**EXERCISE**
Render the lines of the listing as a numbered list, starting at the line that contains "genus: Cyperus" and ending at the line that contains "catalogue / barcode: US 2063754". Leave out any blank lines.

**ROWS**
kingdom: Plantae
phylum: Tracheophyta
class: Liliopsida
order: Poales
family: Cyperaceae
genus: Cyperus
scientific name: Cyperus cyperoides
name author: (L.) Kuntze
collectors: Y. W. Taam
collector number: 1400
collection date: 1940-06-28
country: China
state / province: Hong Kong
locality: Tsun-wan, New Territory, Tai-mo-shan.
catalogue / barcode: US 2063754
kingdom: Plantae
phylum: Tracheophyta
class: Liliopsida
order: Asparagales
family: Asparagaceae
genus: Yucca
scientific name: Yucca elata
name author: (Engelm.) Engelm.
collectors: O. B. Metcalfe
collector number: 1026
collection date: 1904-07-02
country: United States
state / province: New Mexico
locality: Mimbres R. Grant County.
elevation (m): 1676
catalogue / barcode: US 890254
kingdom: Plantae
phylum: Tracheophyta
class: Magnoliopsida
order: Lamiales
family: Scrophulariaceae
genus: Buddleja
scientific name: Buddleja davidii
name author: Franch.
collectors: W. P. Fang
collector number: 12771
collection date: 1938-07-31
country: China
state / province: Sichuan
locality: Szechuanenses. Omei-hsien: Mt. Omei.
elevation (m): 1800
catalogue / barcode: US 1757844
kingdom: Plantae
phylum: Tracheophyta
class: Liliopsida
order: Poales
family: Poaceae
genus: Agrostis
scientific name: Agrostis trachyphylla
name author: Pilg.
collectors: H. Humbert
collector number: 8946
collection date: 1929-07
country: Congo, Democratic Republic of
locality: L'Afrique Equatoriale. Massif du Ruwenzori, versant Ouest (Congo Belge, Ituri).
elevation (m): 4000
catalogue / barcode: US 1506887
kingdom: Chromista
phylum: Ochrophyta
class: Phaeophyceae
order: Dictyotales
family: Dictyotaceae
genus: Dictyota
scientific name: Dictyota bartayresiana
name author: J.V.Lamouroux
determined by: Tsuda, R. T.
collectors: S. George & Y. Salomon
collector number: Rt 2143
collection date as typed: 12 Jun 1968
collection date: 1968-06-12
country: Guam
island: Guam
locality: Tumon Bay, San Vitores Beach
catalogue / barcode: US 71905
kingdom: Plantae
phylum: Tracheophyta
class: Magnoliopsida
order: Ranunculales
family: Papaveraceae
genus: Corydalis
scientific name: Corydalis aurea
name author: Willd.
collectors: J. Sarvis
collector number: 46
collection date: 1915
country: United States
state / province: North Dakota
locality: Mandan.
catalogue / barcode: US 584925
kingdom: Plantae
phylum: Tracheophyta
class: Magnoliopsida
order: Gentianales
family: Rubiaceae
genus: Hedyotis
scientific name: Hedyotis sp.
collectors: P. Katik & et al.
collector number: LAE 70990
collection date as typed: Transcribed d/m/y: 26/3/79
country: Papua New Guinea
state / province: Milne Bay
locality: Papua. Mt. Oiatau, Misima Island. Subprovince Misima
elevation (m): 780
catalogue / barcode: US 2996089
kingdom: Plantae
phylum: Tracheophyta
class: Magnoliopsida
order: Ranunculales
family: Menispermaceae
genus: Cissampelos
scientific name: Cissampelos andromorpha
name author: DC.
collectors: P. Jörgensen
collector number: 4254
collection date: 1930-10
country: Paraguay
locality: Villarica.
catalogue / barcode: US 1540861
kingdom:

**OUTPUT FOR THIS TASK**
1. genus: Cyperus
2. scientific name: Cyperus cyperoides
3. name author: (L.) Kuntze
4. collectors: Y. W. Taam
5. collector number: 1400
6. collection date: 1940-06-28
7. country: China
8. state / province: Hong Kong
9. locality: Tsun-wan, New Territory, Tai-mo-shan.
10. catalogue / barcode: US 2063754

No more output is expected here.